#### Exercise data ####

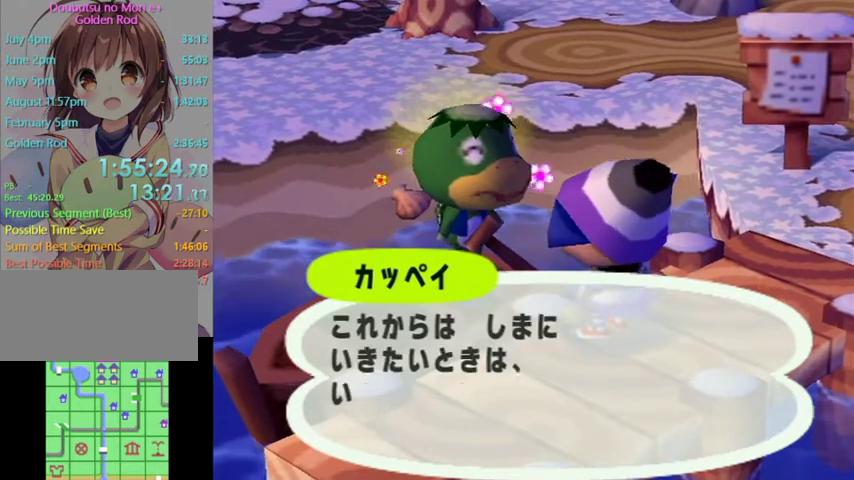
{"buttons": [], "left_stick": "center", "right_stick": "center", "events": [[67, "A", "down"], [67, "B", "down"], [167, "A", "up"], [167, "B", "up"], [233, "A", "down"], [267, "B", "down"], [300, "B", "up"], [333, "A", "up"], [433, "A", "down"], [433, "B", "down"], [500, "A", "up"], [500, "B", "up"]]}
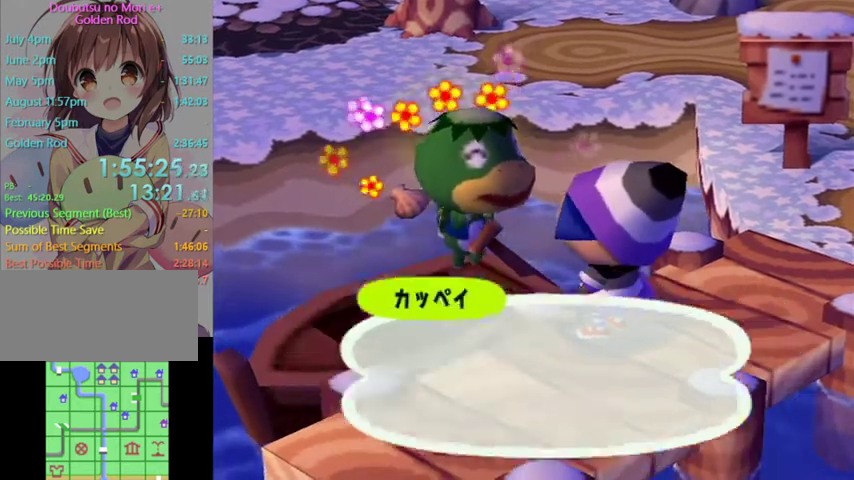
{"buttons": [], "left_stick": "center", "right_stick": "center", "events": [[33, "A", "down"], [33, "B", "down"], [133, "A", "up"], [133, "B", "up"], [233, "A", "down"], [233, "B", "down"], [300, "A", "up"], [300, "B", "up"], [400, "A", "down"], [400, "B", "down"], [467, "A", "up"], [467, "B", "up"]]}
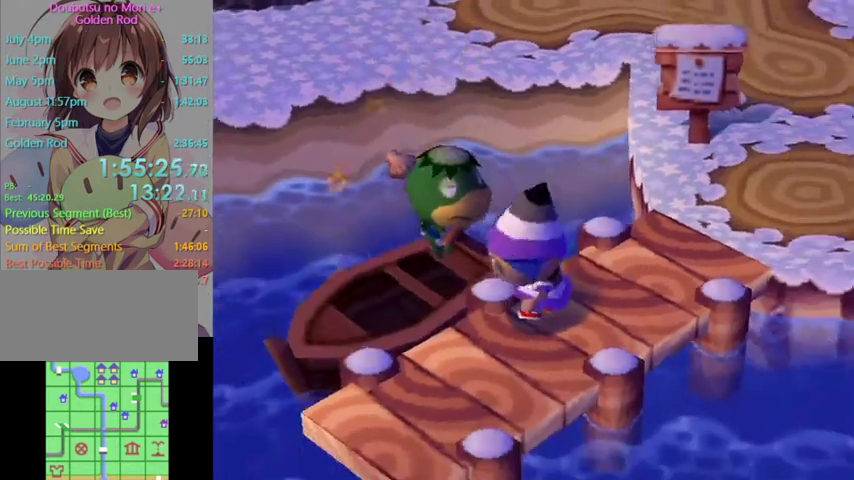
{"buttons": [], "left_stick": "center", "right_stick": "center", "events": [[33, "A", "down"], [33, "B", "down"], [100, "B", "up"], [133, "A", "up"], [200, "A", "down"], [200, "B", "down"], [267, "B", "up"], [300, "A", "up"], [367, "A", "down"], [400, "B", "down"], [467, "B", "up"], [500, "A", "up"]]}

####

→ **Instructions to follow**
All lines of the material above should be returned unchanged, but no pictures should be included.

→ **Expected output**
{"buttons": [], "left_stick": "center", "right_stick": "center", "events": [[67, "A", "down"], [67, "B", "down"], [167, "A", "up"], [167, "B", "up"], [233, "A", "down"], [267, "B", "down"], [300, "B", "up"], [333, "A", "up"], [433, "A", "down"], [433, "B", "down"], [500, "A", "up"], [500, "B", "up"]]}
{"buttons": [], "left_stick": "center", "right_stick": "center", "events": [[33, "A", "down"], [33, "B", "down"], [133, "A", "up"], [133, "B", "up"], [233, "A", "down"], [233, "B", "down"], [300, "A", "up"], [300, "B", "up"], [400, "A", "down"], [400, "B", "down"], [467, "A", "up"], [467, "B", "up"]]}
{"buttons": [], "left_stick": "center", "right_stick": "center", "events": [[33, "A", "down"], [33, "B", "down"], [100, "B", "up"], [133, "A", "up"], [200, "A", "down"], [200, "B", "down"], [267, "B", "up"], [300, "A", "up"], [367, "A", "down"], [400, "B", "down"], [467, "B", "up"], [500, "A", "up"]]}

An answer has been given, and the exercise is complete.